Pelas retinas retidas.

Peço que reflitas,
Tu, que exercitas,
Excitas, citas,
Mas não hesitas.

Enquanto eu me recolho,
Quer pelo obstáculo,
Ou pela consciente ação que ponho diante do meu olho
(O melhor receptáculo),
Qualquer desses:
Escolho.




226 (Esc)Ombros

As sombras são,
O que sobra, resta, recai,soçobra,
Repousa,
Quando ousa
A Obra?

Assombrar
Por cobrir,
Acompanhar
Quem cobra?



quinta-feira, 13 de setembro de 2012

Carma Clínico

Tudo o que tenho
De todos que quero,
De cansar, espero.

No decantar,
Nalgum canto desespero.


Em papel, desenho,
Na pele, tatuagem,
Na luz, um peso, "Foto-grama",
Todo meu empenho,
E nada retenho
Para além de uma imagem,
Nunca tecer,
Ou ter sido inteiro,
Espelhos,
Telas,
Janelas,
Nenhum cheiro.

A única cor que decorei,
É a dos meus olhos quando vermelhos.

Exagero nesse cancioneiro?
Sempre há em quem perde a calma.

Em vez de ser virtual,
Quisera eu ver tua alma.



sábado, 8 de setembro de 2012

E Os Naipes?


Você me apresenta três valetes:
Nada mais do que aqui vem me compete.

Em manter minha sensação vibrante
Desde muito tempo, ou doravante,
Só posso concluir que falho,
Sou mais um descartado do baralho,
Mesmo sem morrer aos 27.

Se você tenta,
Eu atento contra mim.

No fim,
Entre a arte e a vida em  seus olhares,
Sigo cego,
Simples e seco,
Assim,
Enquanto em entusiasmantes inocências ,
Tivermos ausências,
Enterrando os pares.






quinta-feira, 6 de setembro de 2012

Mais Que Um Algarismo

O que começo a esquecer:
Seu cheiro,
Exalando no ar,
Que eu quero tocar,
Pra acarinhar ou socar?
Não sei responder.

Digo que teu perfume,
Certeiro,
Faz com que me acostume,
Primeiro,
A ver que ele ecoa, igual ao meu vazio, de semblante fechado, e braços abertos.
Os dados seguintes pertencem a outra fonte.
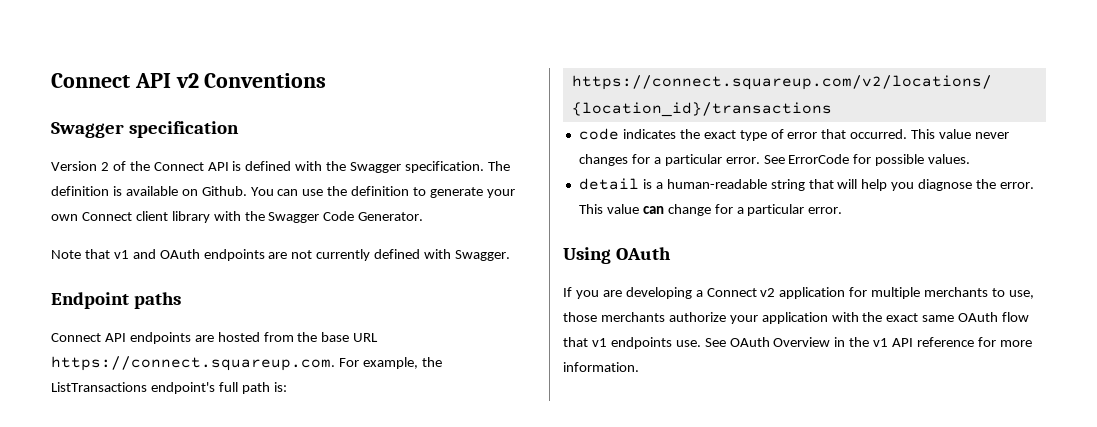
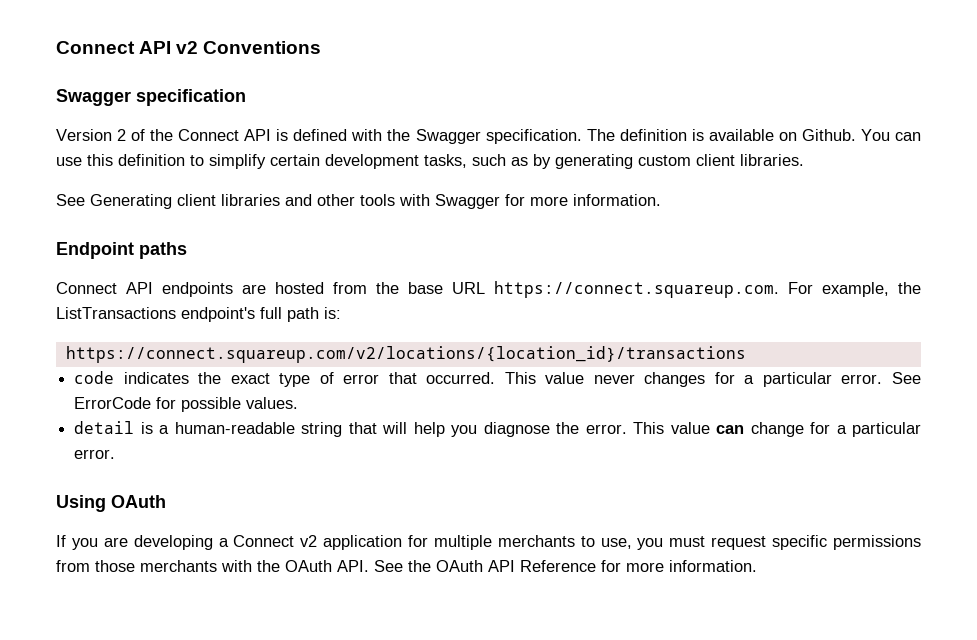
[327,186,348,196] the -> [87,154,113,166] this
[430,187,515,198] [51,211,424,223] [51,249,511,261] generate your own Connect client library with the Swagger Code Generator. // Note that v1 and OAuth endpoints are not currently defined with Swagger. -> [209,154,804,169] [56,194,661,209] simplify certain development tasks, such as by generating custom client libraries. // See Generating client libraries and other tools with Swagger for more information.
[563,312,1030,324] [563,337,975,349] those merchants authorize your application with the exact same OAuth flow that v1 endpoints use. See OAuth Overview in the v1 API reference -> [637,535,921,550] [56,560,596,572] you must request specific permissions from those merchants with the OAuth API. See the OAuth API Reference

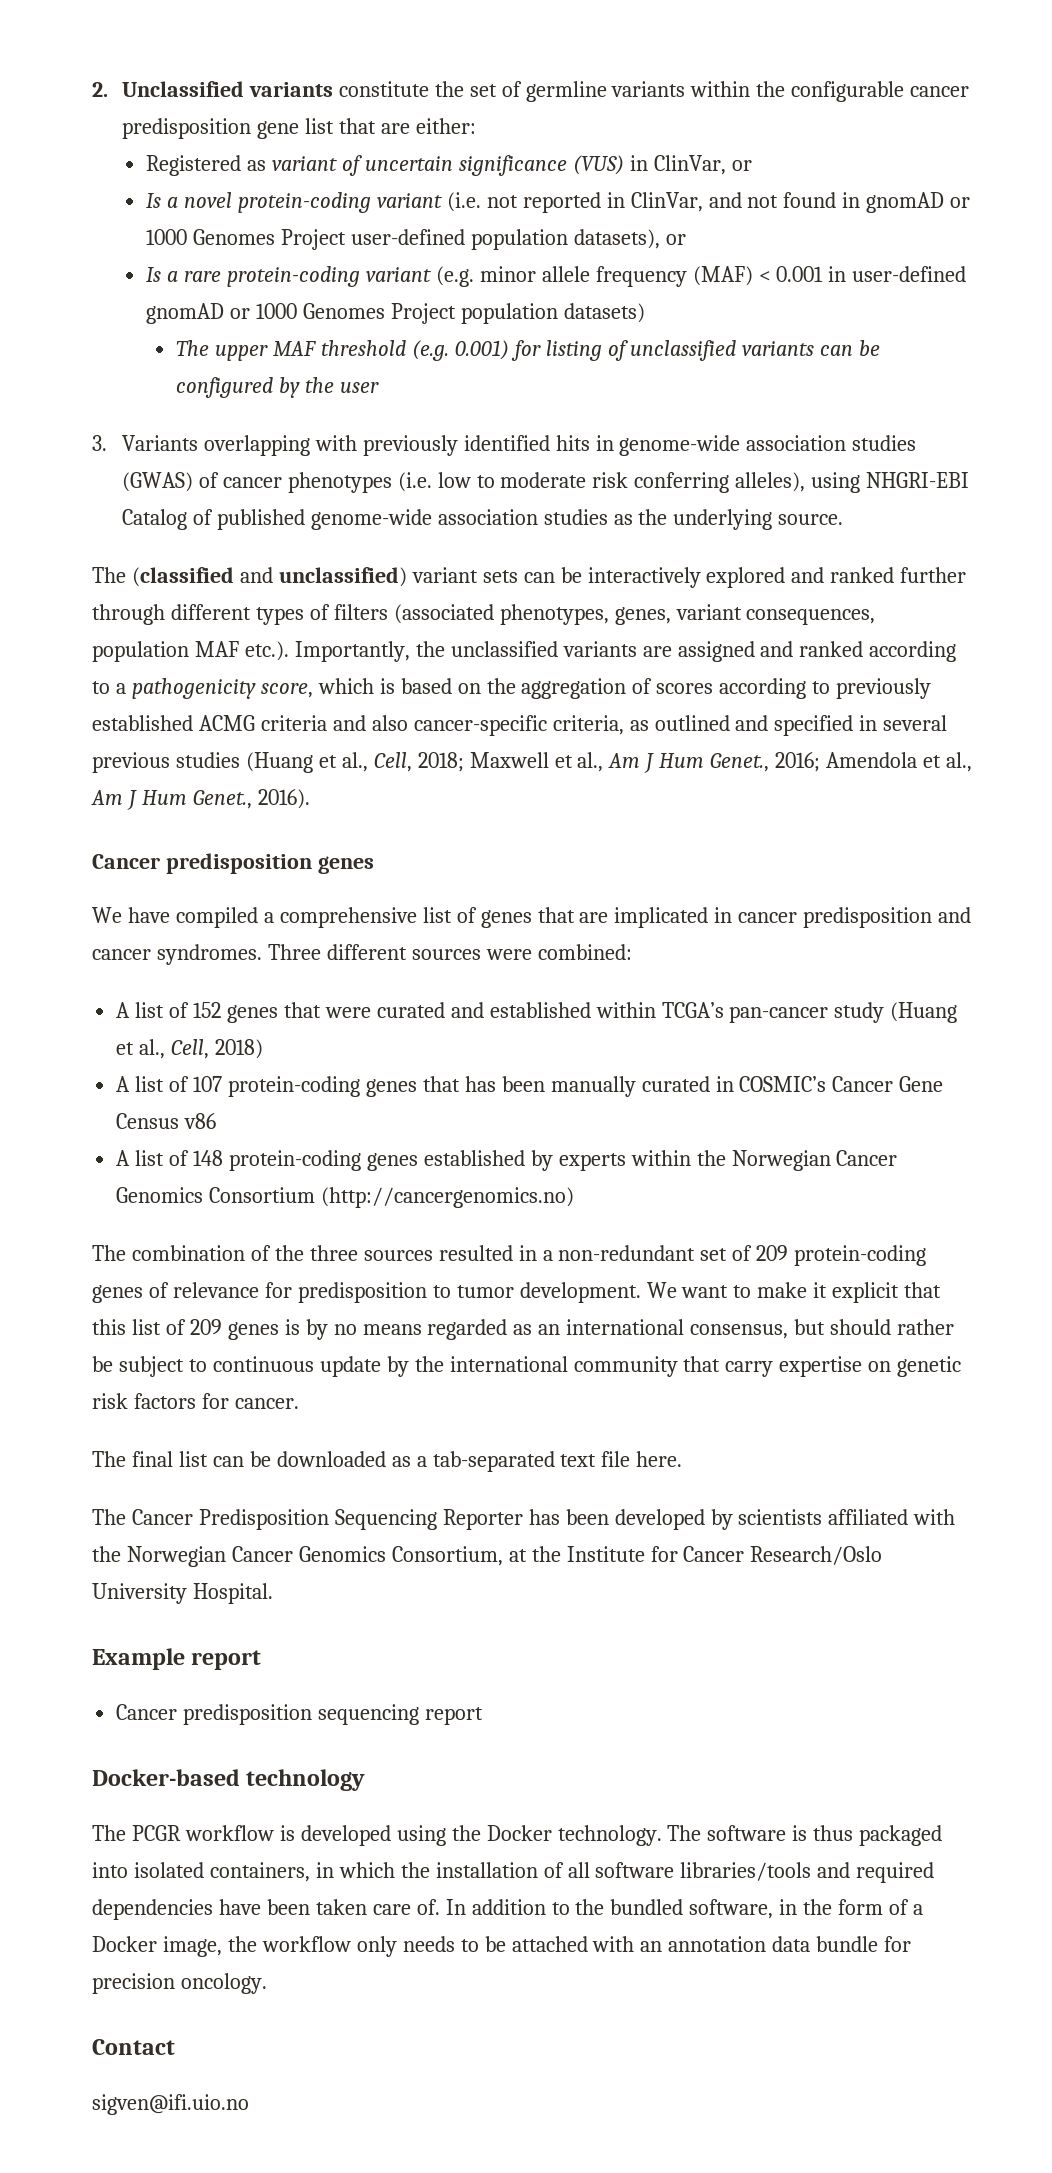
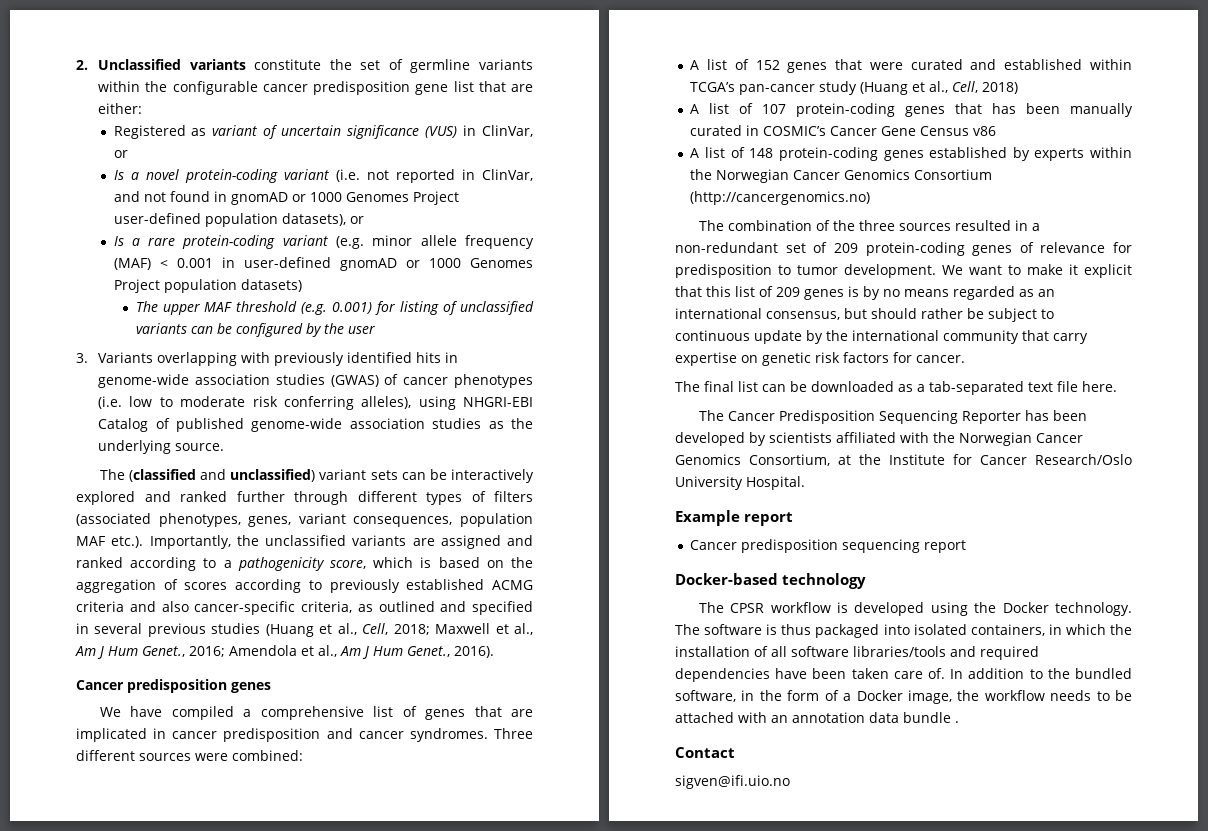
[131,1825,181,1841] PCGR -> [730,603,765,613] CPSR
[356,1936,397,1957] only -> (1045, 695) none
[884,1936,912,1952] [92,1973,267,1994] for precision oncology. -> [955,721,959,723] .

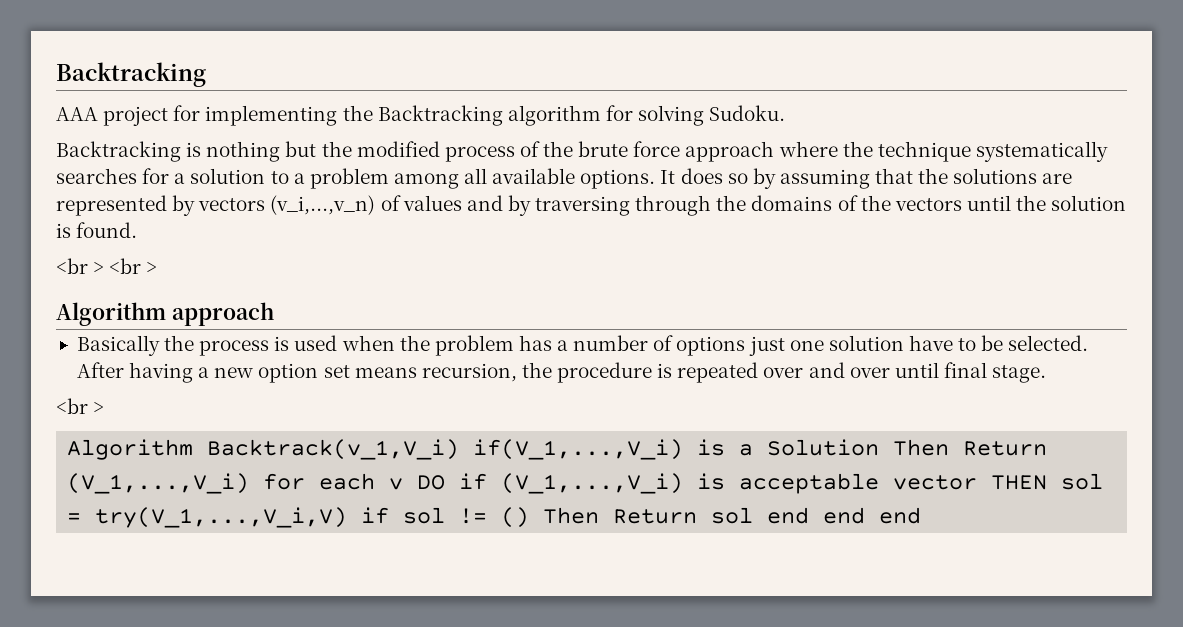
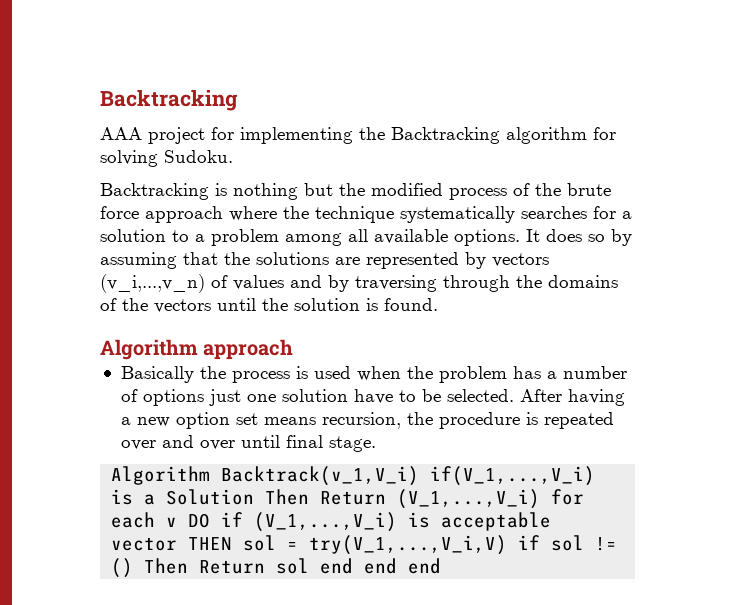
[56,258,158,274] // <br > <br > -> (438, 304) none
[56,398,105,414] // <br > -> (376, 444) none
Estarei com os sentidos despertos,
Acordados de um coma,
Graças a um memorável aroma
Indolor,
E ao silêncio que me toma,
Ensurdecedor.






quarta-feira, 29 de agosto de 2012

Elipse Do Eclipse

Disseram:
Decida!
Ele desceu,
Desobedeceu,
Sem plano,
Cansado,
Quase tal qual Caetano,
De optar na vida, 
Pelo incerto 
E o Inseticida.



Entrópicos de Câncer II

Lembrou-se:
Agonia lhe trouxe
Salvação.

Quis escrever "oblívio"
Em vez de "opróbrio",
Embora, agora,
Com certo alívio
Lhe soasse prova do óbvio,
Que esse erro de acepção,

(Dado da pressa, não?)

Tornasse implícito,
O virtual início,
De toda opressão,

Que põe qualquer elemento,
Com ou sem justo indicio,
Deparado, sobre si mesmo,
Diante do esquecimento,


Servindo assim,
Ao próprio algoz atroz,
Como munição,

Para quem segue impondo,
Por princípio,
Sendo um vício,
O precipício,
Engolindo o disposto em oposição.

(Deu-se então,
Por pronto,
Sem resquício,
Esse exercício
De elaboração)

Derivado de Entrópicos de Câncer




quinta-feira, 23 de agosto de 2012

Sutil Atrevimento

Brindemos,
Com as xícaras que agora temos,
Os goles do universo,
Imensidão que nos contém
Sem nos contermos.

Assim, contigo converso,
Enquanto te endosso,
E minha dose adoço,
Me perguntando se posso,
Enquanto a converto em verso,
Estar na história de nos pertencermos.